Choose and collect data from two contrasting subreddits.

Select two communities that offer an interesting comparison for your research question. Then, using the pagination techniques from yesterday’s lab, collect the top 50-100 posts (and their comments) from both subreddits. Focus on posts from the last month to keep it current. Store the data for each subreddit into four separate files (or better yet, straightaway just produce two files, one for posts and one for comments):
- [subreddit1]_posts.csv
- [subreddit1]_comments.csv
- [subreddit2]_posts.csv
- [subreddit2]_comments.csv
Self-Correction: Make sure your post and comment dataframes for each subreddit have a common post_id column!

📝 Task 2: Consolidate and Merge

Load and combine your data.

Read your four CSV files into separate pandas DataFrames. Add a subreddit column to each DataFrame before you combine them, so you can tell which data came from where. Combine the two post DataFrames into a single df_all_posts. Combine the comment DataFrames into a single df_all_comments.
Merge into a final analysis frame.

Use pd.merge() to join df_all_posts and df_all_comments into one master DataFrame called df_merged.

📝 Task 3: Design and Build Your Database

Create a database connection.

Use sqlalchemy.create_engine() to create a connection to a new database file. Name it meaningfully (e.g., gaming_communities.db, financial_discourse.db).
Design and create your tables with SQL.

Write CREATE TABLE statements for a posts table and a comments table. Then think carefully about the data types. Should score be an INTEGER? Should title be VARCHAR(300) or TEXT?

Crucially, define the PRIMARY KEY for each table and the FOREIGN KEY relationship between them. Execute the SQL to create the tables.

📝 Task 4: Populate and Query

Insert your data.

Use the to_sql() method to insert the data from your consolidated df_all_posts and df_all_comments DataFrames into your new database tables. Remember to set if_exists='append' to avoid overwriting the existing table definitions.
Query your database to compare the communities.
- Write a SQL query to calculate the average number of comments per post for each subreddit. Which community is more talkative?
- Write a SQL query to find the average score of posts in each subreddit. Which community’s posts are more highly upvoted on average?
- Use pd.read_sql() to run these queries and present your findings in your notebook.

🏆 Bonus Challenge: Discover Deeper Patterns

Expand your analysis with custom queries tailored to your topic and write custom SQL queries (or pandas queries) to explore patterns specific to your chosen communities.
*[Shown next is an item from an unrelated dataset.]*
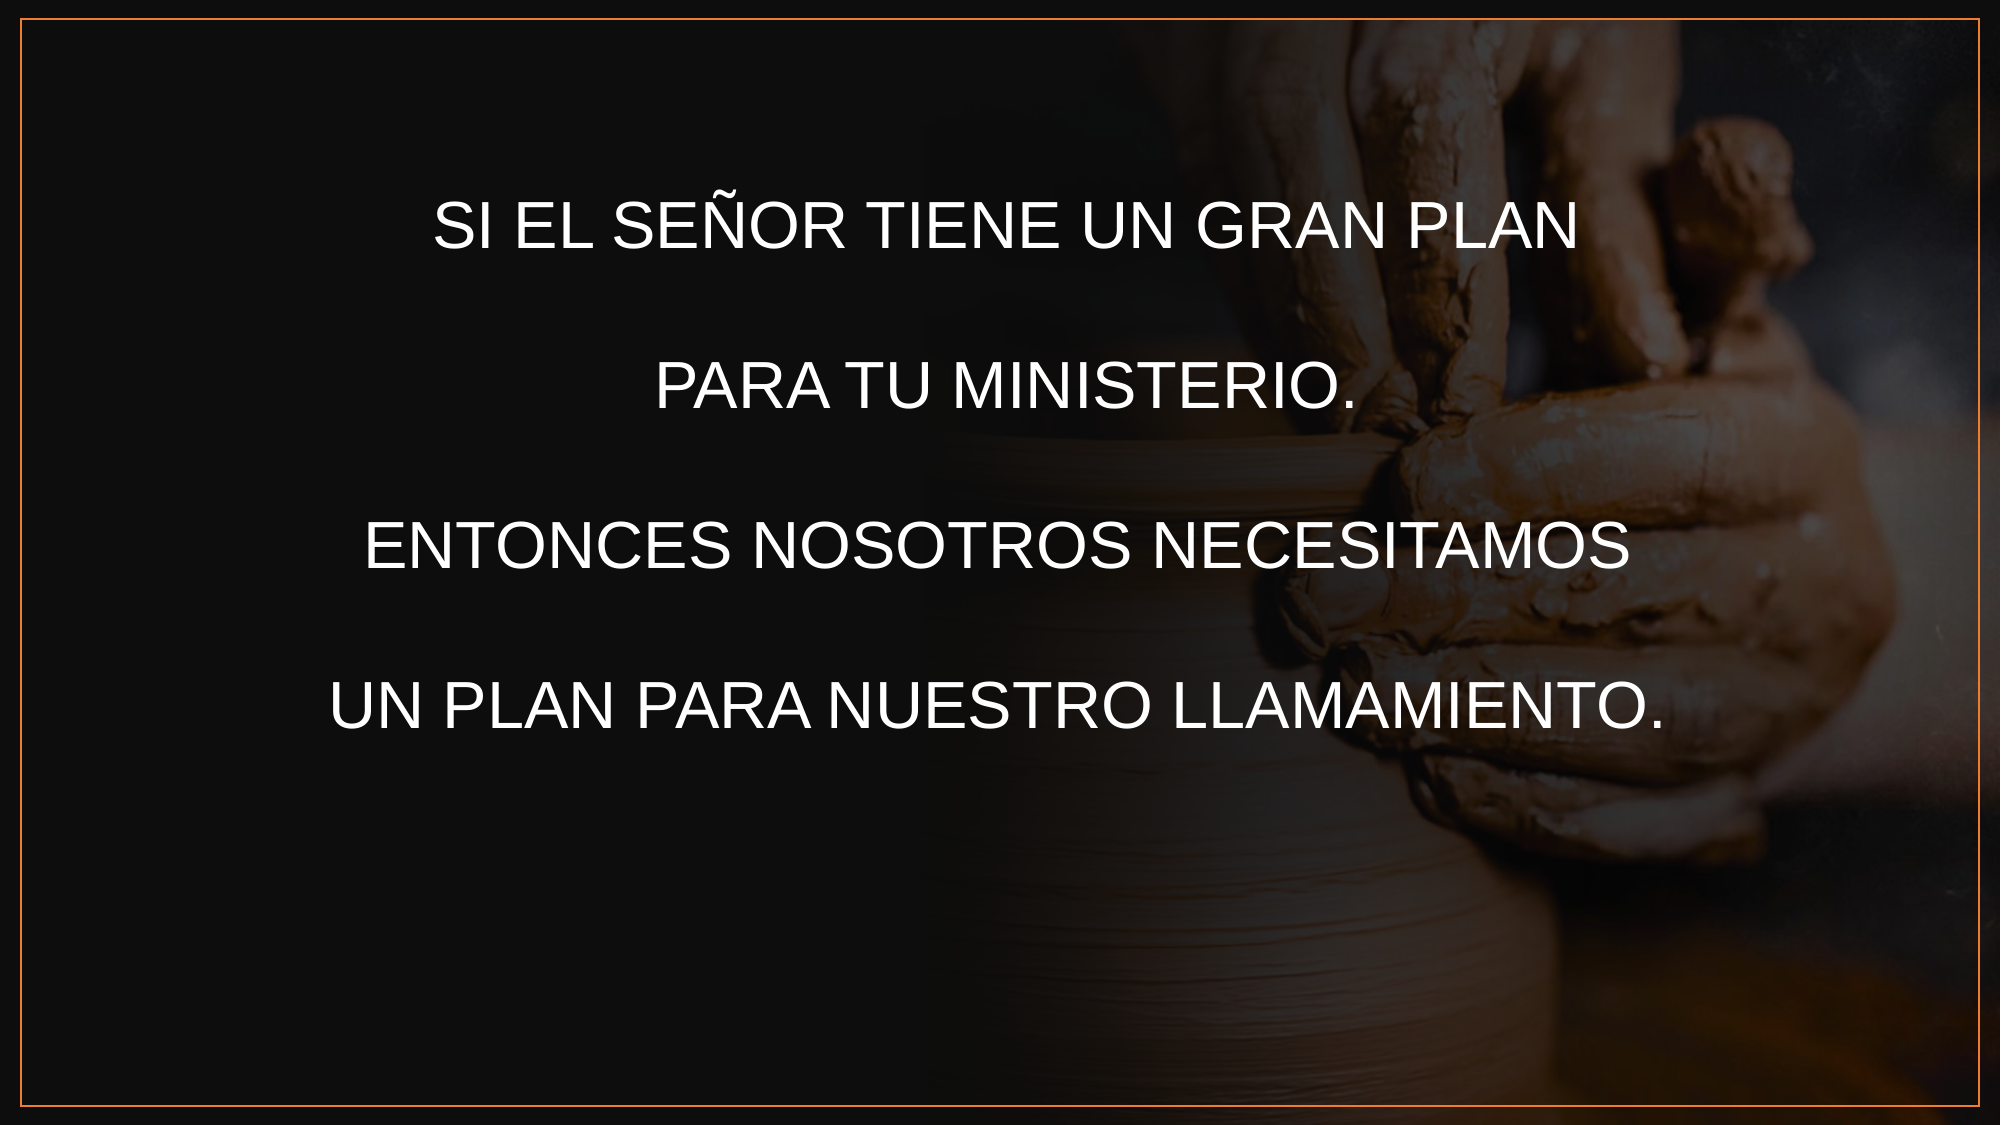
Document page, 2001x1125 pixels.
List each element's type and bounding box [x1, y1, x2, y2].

text_box [0, 0, 2000, 18]
picture [0, 18, 2000, 1125]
If you went for a topic-based contrast, can you identify common themes or keywords that appear in both communities? How does their reception differ?
If you went for an ideological contrast, are there news articles or events discussed in both communities? Compare their scores and comment engagement.
If you went for a size contrast, how does post complexity (title length, comment depth) vary between large and small communities?

🎓 Reflection Questions

In a final Markdown cell, reflect on:

What was the most surprising difference you discovered between your chosen communities?
How did using a database compare to working with CSV files and pandas alone?
If you were to expand this analysis for a final project, what additional data would you want to collect?